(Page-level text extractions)
───

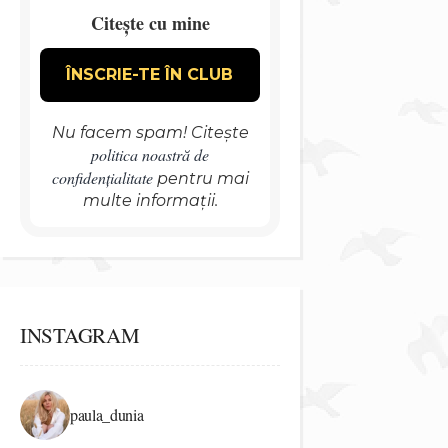
Citește cu mine
Nu facem spam! Citește
politica noastră de
confidențialitate
pentru mai
multe informații.
INSTAGRAM
paula_dunia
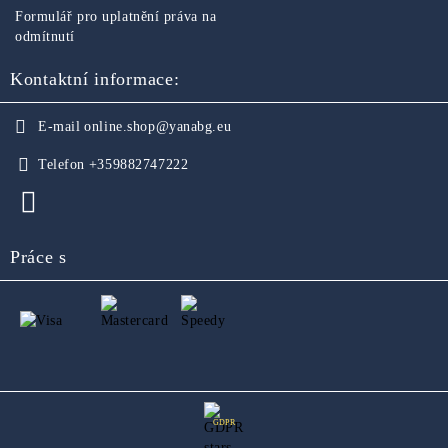
Formulář pro uplatnění práva na
odmítnutí
Kontaktní informace:
E-mail
online.shop@yanabg.eu
Telefon
+359882747222
Práce s
GDPR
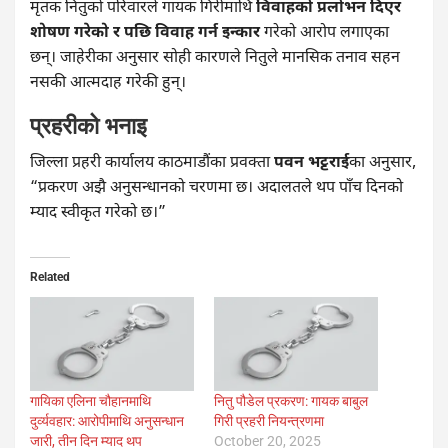
मृतक नितुको परिवारले गायक गिरीमाथि
विवाहको प्रलोभन दिएर
शोषण गरेको र पछि विवाह गर्न इन्कार
गरेको आरोप लगाएका
छन्। जाहेरीका अनुसार सोही कारणले नितुले मानसिक तनाव सहन
नसकी आत्मदाह गरेकी हुन्।
प्रहरीको भनाइ
जिल्ला प्रहरी कार्यालय काठमाडौंका प्रवक्ता
पवन भट्टराई
का अनुसार,
“प्रकरण अझै अनुसन्धानको चरणमा छ। अदालतले थप पाँच दिनको
म्याद स्वीकृत गरेको छ।”
Related
गायिका एलिना चौहानमाथि
नितु पौडेल प्रकरण: गायक बाबुल
दुर्व्यवहार: आरोपीमाथि अनुसन्धान
गिरी प्रहरी नियन्त्रणमा
जारी, तीन दिन म्याद थप
October 20, 2025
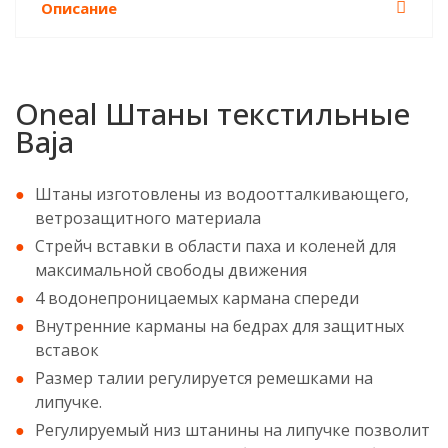
Описание
Oneal Штаны текстильные
Baja
Штаны изготовлены из водоотталкивающего,
ветрозащитного материала
Стрейч вставки в области паха и коленей для
максимальной свободы движения
4 водонепроницаемых кармана спереди
Внутренние карманы на бедрах для защитных
вставок
Размер талии регулируется ремешками на
липучке.
Регулируемый низ штанины на липучке позволит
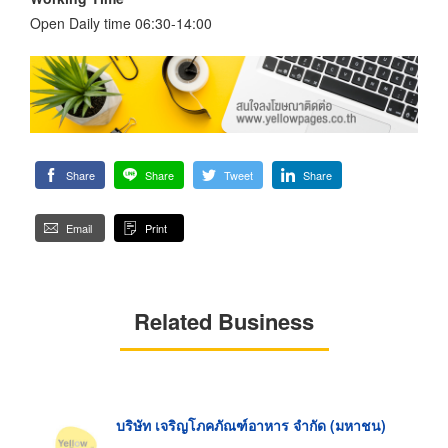
Open Daily time 06:30-14:00
Share
Share
Tweet
Share
Email
Print
Related Business
บริษัท เจริญโภคภัณฑ์อาหาร จำกัด (มหาชน)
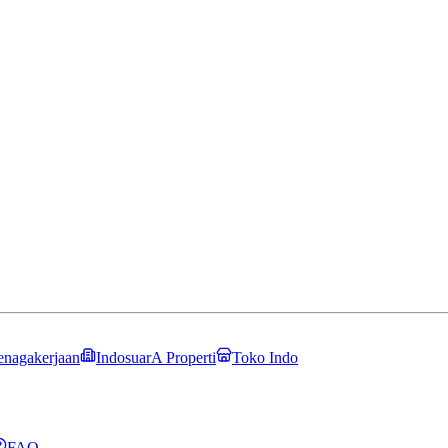
enagakerjaan
IndosuarA Properti
Toko Indo
FAQ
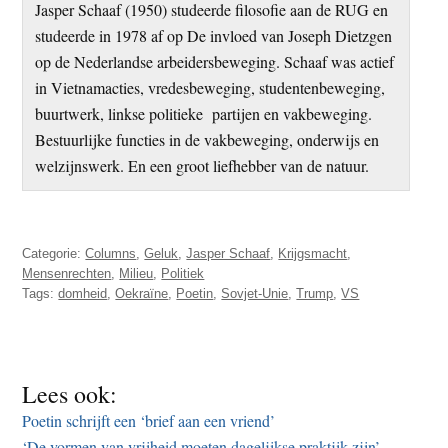
Jasper Schaaf (1950) studeerde filosofie aan de RUG en
studeerde in 1978 af op De invloed van Joseph Dietzgen
op de Nederlandse arbeidersbeweging. Schaaf was actief
in Vietnamacties, vredesbeweging, studentenbeweging,
buurtwerk, linkse politieke partijen en vakbeweging.
Bestuurlijke functies in de vakbeweging, onderwijs en
welzijnswerk. En een groot liefhebber van de natuur.
Categorie:
Columns
,
Geluk
,
Jasper Schaaf
,
Krijgsmacht
,
Mensenrechten
,
Milieu
,
Politiek
Tags:
domheid
,
Oekraïne
,
Poetin
,
Sovjet-Unie
,
Trump
,
VS
Lees ook:
Poetin schrijft een ‘brief aan een vriend’
‘De vormen van vrijheid moeten dagelijkse praktijk zijn’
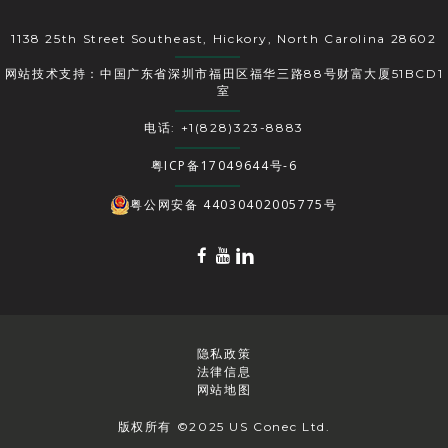
1138 25th Street Southeast, Hickory, North Carolina 28602
网站技术支持：中国广东省深圳市福田区福华三路88号财富大厦51BCD1
室
电话: +1(828)323-8883
粤ICP备17049644号-6
粤公网安备 44030402005775号
隐私政策
法律信息
网站地图
版权所有 ©2025 US Conec Ltd.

───

**WHAT TO PRODUCE:** Would you repeat exactly, and only, the lines from the start of the records above through the line containing "नितु पौडेल प्रकरण: गायक बाबुल", with the pictures omitted?

**RESULT BELOW:**
Citește cu mine
Nu facem spam! Citește
politica noastră de
confidențialitate
pentru mai
multe informații.
INSTAGRAM
paula_dunia
Formulář pro uplatnění práva na
odmítnutí
Kontaktní informace:
E-mail
online.shop@yanabg.eu
Telefon
+359882747222
Práce s
GDPR
मृतक नितुको परिवारले गायक गिरीमाथि
विवाहको प्रलोभन दिएर
शोषण गरेको र पछि विवाह गर्न इन्कार
गरेको आरोप लगाएका
छन्। जाहेरीका अनुसार सोही कारणले नितुले मानसिक तनाव सहन
नसकी आत्मदाह गरेकी हुन्।
प्रहरीको भनाइ
जिल्ला प्रहरी कार्यालय काठमाडौंका प्रवक्ता
पवन भट्टराई
का अनुसार,
“प्रकरण अझै अनुसन्धानको चरणमा छ। अदालतले थप पाँच दिनको
म्याद स्वीकृत गरेको छ।”
Related
गायिका एलिना चौहानमाथि
नितु पौडेल प्रकरण: गायक बाबुल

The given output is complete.